Era la primera vez que pisábamos el barrio. Tan solo teníamos la referencia de las Carmelitas Misioneras que todavía hoy están. Subimos toda la calle Ticià hasta una pronunciada cuesta, convirtiéndose entonces en la calle Vall-Par primero como camino de tierra, desde el cual accedemos al carrer del Maduixer que bordea la ladera en su parte más alta. A ambos lados de la vía se levantaron no hace mucho una arquitectura de casas unifamiliares El efecto es de un gran contraste comparado con el barrio formado por casas residenciales y de autoconstrucción de principios de siglo.
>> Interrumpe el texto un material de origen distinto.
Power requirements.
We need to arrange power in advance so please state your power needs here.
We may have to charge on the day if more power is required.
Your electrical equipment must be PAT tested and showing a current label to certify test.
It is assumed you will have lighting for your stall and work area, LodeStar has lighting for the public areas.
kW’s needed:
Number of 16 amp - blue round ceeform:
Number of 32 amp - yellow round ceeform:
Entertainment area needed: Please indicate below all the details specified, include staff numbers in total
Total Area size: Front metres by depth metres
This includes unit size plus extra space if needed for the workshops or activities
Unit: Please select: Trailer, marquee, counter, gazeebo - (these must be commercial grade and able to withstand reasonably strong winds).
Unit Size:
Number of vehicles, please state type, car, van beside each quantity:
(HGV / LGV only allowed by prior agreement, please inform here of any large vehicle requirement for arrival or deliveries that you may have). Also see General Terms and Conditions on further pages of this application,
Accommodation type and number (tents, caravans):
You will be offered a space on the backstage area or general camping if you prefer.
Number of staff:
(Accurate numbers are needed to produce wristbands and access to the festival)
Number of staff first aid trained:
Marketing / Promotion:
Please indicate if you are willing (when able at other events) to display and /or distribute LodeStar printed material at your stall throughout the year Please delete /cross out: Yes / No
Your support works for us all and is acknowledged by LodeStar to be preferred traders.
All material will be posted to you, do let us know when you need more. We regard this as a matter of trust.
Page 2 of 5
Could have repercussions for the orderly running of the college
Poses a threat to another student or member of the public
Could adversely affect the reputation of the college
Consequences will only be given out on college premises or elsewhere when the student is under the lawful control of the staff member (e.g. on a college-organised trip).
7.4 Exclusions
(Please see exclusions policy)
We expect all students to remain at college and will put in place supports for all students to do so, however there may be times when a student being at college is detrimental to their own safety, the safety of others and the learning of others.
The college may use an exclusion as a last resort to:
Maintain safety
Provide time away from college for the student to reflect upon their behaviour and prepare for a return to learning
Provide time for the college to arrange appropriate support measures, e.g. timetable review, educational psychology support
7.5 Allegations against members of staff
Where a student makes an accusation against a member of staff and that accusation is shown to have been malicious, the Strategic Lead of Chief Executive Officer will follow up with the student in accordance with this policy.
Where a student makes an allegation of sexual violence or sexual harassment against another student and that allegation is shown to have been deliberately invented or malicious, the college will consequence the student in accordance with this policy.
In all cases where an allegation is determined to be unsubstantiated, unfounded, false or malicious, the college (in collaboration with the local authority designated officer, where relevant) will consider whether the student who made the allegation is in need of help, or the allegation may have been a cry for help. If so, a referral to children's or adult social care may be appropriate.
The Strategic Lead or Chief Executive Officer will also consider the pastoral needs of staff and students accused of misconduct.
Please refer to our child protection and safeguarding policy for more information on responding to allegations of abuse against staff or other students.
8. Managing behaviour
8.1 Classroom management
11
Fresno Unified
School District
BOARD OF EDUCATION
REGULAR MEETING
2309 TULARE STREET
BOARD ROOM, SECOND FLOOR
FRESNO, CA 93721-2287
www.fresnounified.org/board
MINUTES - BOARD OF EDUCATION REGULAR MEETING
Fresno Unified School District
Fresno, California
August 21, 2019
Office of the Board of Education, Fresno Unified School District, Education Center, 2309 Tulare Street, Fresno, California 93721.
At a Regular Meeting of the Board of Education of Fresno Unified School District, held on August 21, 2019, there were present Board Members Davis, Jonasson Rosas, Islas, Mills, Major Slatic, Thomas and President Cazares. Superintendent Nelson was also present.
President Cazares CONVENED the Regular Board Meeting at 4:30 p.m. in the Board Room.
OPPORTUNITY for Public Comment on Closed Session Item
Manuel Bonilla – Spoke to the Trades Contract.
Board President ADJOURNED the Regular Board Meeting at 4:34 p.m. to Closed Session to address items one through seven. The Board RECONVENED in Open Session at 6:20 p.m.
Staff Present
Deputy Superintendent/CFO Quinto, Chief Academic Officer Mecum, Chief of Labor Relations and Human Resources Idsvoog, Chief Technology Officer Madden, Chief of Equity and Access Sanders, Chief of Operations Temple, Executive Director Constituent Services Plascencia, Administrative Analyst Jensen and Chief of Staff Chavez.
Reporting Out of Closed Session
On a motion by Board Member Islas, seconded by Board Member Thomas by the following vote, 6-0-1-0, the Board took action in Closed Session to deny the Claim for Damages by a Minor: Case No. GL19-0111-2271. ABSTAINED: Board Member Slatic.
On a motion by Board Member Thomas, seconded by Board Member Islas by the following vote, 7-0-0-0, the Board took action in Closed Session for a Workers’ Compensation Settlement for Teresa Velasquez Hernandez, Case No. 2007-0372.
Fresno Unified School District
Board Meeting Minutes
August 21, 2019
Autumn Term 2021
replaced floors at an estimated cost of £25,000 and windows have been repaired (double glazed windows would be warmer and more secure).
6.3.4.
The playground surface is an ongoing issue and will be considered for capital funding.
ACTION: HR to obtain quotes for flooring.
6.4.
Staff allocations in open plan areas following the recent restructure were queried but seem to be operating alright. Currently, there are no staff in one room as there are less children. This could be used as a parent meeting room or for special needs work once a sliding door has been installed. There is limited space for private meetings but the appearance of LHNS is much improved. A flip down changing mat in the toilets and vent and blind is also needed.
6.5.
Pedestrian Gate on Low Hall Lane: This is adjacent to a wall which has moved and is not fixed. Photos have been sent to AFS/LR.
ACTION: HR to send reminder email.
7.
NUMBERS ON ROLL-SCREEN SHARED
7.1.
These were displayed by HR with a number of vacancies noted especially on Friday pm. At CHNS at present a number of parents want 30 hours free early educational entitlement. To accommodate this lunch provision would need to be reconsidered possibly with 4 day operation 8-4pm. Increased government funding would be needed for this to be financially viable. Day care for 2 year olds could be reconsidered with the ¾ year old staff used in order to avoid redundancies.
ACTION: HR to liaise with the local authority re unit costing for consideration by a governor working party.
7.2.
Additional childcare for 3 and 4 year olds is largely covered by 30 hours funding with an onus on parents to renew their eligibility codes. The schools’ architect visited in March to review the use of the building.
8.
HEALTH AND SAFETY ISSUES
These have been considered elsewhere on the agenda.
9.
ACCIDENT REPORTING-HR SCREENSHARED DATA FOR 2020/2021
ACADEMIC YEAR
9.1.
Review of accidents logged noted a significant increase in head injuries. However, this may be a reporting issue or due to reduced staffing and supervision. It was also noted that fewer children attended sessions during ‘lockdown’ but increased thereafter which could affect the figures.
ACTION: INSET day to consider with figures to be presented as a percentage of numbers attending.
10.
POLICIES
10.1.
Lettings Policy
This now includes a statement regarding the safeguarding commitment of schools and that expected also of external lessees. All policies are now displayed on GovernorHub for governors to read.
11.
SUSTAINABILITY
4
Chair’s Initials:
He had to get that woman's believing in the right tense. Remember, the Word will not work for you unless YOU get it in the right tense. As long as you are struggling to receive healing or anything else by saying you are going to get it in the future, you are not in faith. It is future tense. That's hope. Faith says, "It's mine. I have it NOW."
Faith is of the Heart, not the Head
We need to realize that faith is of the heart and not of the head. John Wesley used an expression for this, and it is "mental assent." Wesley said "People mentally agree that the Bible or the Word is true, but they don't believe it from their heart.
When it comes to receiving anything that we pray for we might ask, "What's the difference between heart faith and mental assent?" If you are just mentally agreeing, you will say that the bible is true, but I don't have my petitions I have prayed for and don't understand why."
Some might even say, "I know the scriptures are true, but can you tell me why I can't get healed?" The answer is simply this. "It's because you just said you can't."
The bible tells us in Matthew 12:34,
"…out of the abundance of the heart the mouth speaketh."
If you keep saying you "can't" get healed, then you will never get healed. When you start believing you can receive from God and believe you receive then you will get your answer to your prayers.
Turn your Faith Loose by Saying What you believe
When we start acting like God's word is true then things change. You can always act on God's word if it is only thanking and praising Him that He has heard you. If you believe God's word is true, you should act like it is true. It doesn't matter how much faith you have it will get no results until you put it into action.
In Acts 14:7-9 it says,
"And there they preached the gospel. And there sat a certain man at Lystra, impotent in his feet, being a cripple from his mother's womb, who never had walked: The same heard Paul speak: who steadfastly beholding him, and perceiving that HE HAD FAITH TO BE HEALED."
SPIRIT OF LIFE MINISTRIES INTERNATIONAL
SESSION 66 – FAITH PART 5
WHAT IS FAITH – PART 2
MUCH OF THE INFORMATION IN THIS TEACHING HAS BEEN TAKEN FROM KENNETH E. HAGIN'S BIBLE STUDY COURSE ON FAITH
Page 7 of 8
A excepción de la calle Ticià, de acceso directo a la zona elevada, el resto de calles constituye un laberinto de escaleras y meandros sobre el promontorio de la colina.

El carrer del Maduixer, que toma su nombre del Torrent de Maduixer en esta parte alta del Torrent de Vallcarca, describe una gran curva que desemboca en su cota superior a la carretera de les Aigües. Tomamos la carretera hasta llegar a un amplio mirador delimitado con bloques de hormigón, desde este lugar nos dirijimos a una calle de tierra que se adentra entre casas aisladas que nos conducen al desfiladero por el que se abre el valle vecino con la ermita de Sant Genís dels Agudells en su epicentro.  Retrocedemos después sobre nuestros pasos para descender hasta un promontorio situado en medio de la pendiente. Es un punto de observación y contemplación de primera magnitud. Sentados bajo el árbol que marca el hito del lugar nos abrimos al horizonte del Pla de Barcelona. La ciudad a nuestros pies, todo es quietud salvo la cortina incesante de motores que recorren la ronda. Vienen a mi memoria las visiones del Pare Palau, sus escritos recogen las experiencias visionarias acontecidas en esta misma colina en sus paseos diarios al despertar el alba. Desde aquí presenciaba la lucha de dos ejércitos enfrentados, el bien contra el mal, la batalla tenía lugar en el mismo Plà de Barcelona.

Antes del ocaso descendemos de la atalaya del Pare Palau y del barrio de Penitents constatando que la misma batalla acontece todos los días sobre la ciudad, nos reponemos de sus visiones al ingresar al mundanal ruido en las inmediaciones de la ronda. A la altura de la hoy cerrada Clínica Solarium, edificio perteneciente a las Carmelitas, el Torrente de Vallcarca desaparece en el subsuelo para adentrarse pendiente abajo. Reseguimos su recorrido cercano al hospital Quirón, es perceptible la hendidura del torrente junto a una escuela y en la franja de verdor que dibuja su paso entre edificios. Más adelante bordea otros edificios públicos como la comisaría y el CAP del barrio. En este punto regresamos hacia el subsuelo del metro de Penitents, también afectado por la vía de agua y que a modo de bienvenida la anuncia a los pasajeros que circulan por sus andenes a esta hora temprana de la noche.